What you need to do >>
Beginning with the line that contains "alto Burgundy o similar). Temperatura" in the material below, print each line exactly until the line that contains "es tener una pieza de arte efímero. Es" has been printed, then stop.

Given records >>

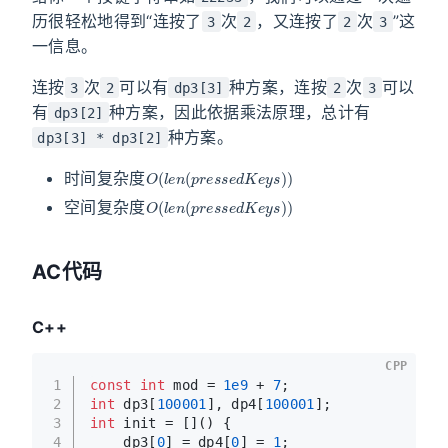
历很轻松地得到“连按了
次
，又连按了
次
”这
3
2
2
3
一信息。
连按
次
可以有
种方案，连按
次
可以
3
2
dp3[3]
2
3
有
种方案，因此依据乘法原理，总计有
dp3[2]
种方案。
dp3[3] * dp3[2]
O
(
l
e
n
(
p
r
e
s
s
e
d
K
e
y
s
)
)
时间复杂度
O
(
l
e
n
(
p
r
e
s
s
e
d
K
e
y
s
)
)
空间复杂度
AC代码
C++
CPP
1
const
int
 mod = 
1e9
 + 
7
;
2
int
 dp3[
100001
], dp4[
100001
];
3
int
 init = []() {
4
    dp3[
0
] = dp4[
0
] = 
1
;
---
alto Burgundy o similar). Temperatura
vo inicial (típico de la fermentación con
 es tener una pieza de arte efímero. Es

Response box >>
alto Burgundy o similar). Temperatura
vo inicial (típico de la fermentación con
 es tener una pieza de arte efímero. Es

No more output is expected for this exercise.